Collected data
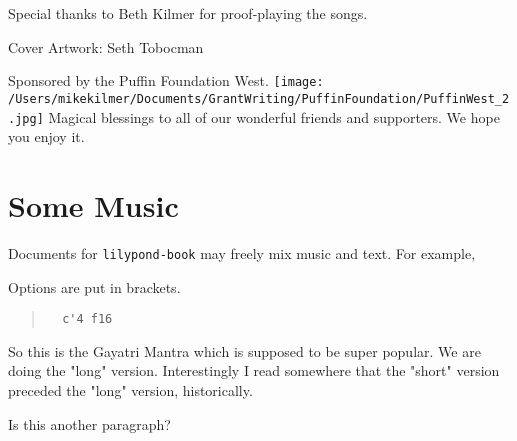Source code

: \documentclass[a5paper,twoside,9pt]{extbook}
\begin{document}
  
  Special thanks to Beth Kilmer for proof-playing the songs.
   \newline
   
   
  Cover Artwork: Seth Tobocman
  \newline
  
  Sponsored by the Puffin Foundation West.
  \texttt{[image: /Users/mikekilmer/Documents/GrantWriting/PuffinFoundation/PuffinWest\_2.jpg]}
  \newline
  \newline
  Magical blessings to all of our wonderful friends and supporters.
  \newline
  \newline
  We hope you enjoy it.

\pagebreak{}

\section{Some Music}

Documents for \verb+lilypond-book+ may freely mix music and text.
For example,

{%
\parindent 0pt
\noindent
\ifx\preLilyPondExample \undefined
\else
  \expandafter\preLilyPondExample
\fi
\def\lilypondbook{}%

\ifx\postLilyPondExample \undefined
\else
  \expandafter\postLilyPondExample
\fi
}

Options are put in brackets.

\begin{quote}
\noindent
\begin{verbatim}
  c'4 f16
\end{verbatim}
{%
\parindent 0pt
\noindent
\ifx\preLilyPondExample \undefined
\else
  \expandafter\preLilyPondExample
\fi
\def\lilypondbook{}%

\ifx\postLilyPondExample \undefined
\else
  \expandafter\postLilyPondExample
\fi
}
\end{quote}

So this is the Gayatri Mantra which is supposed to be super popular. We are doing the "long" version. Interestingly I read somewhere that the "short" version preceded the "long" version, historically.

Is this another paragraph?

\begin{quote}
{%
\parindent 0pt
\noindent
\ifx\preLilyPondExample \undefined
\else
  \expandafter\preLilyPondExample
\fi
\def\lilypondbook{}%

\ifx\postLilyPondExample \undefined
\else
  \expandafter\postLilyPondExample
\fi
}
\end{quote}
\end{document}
---
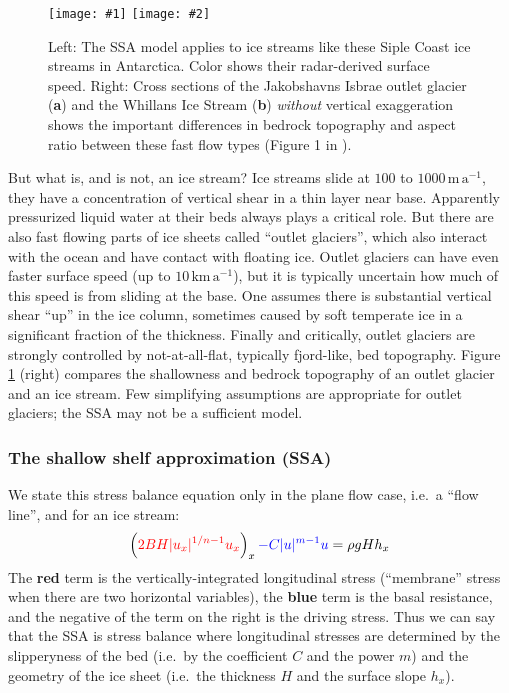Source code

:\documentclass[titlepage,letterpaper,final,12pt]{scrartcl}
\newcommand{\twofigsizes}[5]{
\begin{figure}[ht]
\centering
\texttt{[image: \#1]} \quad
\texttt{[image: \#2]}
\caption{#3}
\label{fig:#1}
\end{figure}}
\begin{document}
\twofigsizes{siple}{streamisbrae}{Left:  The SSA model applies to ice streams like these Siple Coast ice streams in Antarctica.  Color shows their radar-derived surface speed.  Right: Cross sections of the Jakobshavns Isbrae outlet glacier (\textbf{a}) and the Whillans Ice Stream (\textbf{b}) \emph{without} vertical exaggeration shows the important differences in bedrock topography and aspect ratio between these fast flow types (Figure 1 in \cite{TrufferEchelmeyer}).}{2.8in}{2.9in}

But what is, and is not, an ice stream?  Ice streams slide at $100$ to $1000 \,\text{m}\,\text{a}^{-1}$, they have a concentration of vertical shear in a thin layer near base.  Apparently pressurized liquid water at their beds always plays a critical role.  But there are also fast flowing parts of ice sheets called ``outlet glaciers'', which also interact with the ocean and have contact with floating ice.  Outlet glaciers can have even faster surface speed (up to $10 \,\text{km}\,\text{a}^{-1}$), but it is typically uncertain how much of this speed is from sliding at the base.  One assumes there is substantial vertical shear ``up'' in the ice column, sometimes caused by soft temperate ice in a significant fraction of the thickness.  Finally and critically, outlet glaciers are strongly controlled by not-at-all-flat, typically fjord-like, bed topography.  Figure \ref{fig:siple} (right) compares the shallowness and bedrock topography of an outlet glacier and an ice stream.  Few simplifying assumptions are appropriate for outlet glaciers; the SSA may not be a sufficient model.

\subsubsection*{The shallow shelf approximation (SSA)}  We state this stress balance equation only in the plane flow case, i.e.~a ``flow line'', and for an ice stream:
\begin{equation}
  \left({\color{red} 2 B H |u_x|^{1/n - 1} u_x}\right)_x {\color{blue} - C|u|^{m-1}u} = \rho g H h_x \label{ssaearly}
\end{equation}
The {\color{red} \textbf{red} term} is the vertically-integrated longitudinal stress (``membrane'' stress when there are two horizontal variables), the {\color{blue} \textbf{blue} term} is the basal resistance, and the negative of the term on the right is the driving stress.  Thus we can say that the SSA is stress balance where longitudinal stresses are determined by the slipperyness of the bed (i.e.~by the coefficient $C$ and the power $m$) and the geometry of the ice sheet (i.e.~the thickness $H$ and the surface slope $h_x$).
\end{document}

* GOAL OF THE EXERCISE
Across the data, find each line that has "balance" in it and copy that line.

* YOUR SOLUTION
\subsubsection*{The shallow shelf approximation (SSA)}  We state this stress balance equation only in the plane flow case, i.e.~a ``flow line'', and for an ice stream:
The {\color{red} \textbf{red} term} is the vertically-integrated longitudinal stress (``membrane'' stress when there are two horizontal variables), the {\color{blue} \textbf{blue} term} is the basal resistance, and the negative of the term on the right is the driving stress.  Thus we can say that the SSA is stress balance where longitudinal stresses are determined by the slipperyness of the bed (i.e.~by the coefficient $C$ and the power $m$) and the geometry of the ice sheet (i.e.~the thickness $H$ and the surface slope $h_x$).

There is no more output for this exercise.